● **Stated problem**
Pull out every line in the records below that contains the string "qCreatedBy".

════════

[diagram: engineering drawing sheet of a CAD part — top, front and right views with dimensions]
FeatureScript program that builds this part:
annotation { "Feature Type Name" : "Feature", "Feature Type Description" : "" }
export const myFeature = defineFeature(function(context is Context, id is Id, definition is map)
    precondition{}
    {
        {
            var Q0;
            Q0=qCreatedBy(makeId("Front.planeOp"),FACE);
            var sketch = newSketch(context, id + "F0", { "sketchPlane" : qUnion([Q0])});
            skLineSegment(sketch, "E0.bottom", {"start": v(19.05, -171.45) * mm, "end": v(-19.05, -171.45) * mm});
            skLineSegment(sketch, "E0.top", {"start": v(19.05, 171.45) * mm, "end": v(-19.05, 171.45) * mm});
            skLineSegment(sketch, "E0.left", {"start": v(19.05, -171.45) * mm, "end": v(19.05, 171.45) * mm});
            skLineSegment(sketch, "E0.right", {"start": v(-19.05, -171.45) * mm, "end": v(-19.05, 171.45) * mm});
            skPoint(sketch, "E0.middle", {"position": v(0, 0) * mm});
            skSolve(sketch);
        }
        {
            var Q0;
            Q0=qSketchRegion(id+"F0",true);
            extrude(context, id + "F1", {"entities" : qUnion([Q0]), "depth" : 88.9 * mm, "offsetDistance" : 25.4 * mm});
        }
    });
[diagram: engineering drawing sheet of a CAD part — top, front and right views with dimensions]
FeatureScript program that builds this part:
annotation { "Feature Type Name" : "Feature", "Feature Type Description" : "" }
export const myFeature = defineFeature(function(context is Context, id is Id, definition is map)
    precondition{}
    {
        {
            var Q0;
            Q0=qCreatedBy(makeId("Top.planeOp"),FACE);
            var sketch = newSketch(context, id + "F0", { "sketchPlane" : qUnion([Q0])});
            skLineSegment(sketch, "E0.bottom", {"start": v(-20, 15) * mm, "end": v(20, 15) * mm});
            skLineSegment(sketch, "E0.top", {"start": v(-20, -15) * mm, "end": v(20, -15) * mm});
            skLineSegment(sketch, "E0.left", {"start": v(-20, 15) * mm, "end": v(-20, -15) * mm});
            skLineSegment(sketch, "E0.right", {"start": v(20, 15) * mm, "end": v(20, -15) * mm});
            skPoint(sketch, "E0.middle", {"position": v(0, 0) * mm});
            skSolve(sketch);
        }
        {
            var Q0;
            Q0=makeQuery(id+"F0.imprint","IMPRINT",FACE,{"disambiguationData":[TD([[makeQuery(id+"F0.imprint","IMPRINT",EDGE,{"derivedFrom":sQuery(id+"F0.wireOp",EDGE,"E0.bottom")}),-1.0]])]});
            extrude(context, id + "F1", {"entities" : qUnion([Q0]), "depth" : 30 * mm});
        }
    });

════════

● **Worked answer**
            Q0=qCreatedBy(makeId("Front.planeOp"),FACE);
            Q0=qCreatedBy(makeId("Top.planeOp"),FACE);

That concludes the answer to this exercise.